[Supplied material Boundary: Start]
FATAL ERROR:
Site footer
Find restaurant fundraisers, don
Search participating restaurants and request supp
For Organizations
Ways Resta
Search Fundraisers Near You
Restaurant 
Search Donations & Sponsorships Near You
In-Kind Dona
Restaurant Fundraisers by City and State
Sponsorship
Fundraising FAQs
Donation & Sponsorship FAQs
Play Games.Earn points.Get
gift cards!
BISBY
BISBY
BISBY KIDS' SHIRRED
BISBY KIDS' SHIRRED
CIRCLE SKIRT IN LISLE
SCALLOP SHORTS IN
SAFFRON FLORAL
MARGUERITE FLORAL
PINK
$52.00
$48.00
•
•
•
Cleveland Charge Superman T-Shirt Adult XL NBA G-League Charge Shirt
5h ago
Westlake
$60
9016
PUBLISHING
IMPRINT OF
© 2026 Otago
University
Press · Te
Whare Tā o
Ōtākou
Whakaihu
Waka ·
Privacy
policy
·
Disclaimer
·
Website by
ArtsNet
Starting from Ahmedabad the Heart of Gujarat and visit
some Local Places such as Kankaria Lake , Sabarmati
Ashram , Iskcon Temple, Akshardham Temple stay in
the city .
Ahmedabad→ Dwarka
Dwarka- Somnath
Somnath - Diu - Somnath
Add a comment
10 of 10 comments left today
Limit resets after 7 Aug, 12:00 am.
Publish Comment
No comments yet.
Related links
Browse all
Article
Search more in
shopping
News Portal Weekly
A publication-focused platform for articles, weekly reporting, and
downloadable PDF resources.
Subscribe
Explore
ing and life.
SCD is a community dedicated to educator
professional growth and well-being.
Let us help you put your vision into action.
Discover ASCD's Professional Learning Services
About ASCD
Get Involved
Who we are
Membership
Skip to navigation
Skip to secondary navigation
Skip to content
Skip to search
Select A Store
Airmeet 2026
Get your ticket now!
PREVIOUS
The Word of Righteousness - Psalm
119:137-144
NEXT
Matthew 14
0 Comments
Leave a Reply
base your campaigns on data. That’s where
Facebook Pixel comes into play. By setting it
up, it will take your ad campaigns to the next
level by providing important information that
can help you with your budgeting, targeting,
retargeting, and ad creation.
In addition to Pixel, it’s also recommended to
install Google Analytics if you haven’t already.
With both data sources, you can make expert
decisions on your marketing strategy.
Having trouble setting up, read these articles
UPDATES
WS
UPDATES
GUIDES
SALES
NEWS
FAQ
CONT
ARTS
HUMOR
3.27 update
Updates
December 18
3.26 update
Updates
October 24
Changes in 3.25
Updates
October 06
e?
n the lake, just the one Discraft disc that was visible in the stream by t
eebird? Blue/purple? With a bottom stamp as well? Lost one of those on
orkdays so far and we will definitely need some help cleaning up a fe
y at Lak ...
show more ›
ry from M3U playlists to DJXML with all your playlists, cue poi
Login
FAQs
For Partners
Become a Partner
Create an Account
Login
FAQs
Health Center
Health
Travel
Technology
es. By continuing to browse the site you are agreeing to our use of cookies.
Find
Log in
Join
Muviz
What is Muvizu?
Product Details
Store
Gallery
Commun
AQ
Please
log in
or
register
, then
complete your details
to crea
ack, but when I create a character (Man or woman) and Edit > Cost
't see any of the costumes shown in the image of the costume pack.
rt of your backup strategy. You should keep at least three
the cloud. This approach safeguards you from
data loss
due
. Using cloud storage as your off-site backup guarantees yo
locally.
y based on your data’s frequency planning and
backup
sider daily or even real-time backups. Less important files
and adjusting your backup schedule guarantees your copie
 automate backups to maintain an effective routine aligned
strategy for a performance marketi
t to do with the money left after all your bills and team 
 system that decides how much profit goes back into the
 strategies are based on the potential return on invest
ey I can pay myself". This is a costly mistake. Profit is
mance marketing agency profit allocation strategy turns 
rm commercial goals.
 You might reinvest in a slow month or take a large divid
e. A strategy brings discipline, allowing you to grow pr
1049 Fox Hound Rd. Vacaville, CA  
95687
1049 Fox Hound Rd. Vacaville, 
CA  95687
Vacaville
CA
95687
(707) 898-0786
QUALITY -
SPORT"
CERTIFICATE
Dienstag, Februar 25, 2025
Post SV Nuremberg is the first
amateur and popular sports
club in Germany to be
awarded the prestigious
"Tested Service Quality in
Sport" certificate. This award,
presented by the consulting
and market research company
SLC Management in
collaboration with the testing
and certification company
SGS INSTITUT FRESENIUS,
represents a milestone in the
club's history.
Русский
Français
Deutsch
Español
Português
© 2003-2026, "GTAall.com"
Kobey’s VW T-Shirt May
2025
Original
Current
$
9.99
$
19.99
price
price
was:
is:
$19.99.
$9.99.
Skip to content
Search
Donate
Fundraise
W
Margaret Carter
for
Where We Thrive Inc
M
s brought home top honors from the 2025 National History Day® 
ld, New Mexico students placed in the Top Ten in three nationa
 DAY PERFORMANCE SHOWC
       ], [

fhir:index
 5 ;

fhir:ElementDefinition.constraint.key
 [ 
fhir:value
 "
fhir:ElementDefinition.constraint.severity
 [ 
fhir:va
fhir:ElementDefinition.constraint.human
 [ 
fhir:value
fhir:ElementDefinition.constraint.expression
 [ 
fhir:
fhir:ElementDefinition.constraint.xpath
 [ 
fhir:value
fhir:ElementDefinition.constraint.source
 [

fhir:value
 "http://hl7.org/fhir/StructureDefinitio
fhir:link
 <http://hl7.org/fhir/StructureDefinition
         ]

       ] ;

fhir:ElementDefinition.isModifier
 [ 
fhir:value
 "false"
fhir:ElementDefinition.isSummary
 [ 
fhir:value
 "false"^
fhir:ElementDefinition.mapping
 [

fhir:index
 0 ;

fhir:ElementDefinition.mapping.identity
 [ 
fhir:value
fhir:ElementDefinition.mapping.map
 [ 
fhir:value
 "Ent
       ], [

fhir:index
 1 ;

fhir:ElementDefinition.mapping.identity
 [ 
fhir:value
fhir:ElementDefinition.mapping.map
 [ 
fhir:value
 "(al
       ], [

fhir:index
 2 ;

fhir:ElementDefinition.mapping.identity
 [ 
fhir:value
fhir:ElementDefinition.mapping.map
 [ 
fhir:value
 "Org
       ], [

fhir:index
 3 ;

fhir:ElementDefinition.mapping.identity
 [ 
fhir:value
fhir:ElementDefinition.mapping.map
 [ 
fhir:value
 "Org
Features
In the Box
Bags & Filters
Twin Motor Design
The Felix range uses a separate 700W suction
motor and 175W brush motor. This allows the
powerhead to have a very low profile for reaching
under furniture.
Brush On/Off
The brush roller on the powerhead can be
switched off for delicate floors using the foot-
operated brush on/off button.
[Supplied material Boundary: End]
• Work to complete: From the entries above, restate word for word the lines from the line containing "complete your details" to the line containing "sider daily or", both ends included, and nothing more.

• Result of this exercise:
complete your details
to crea
ack, but when I create a character (Man or woman) and Edit > Cost
't see any of the costumes shown in the image of the costume pack.
rt of your backup strategy. You should keep at least three
the cloud. This approach safeguards you from
data loss
due
. Using cloud storage as your off-site backup guarantees yo
locally.
y based on your data’s frequency planning and
backup
sider daily or even real-time backups. Less important files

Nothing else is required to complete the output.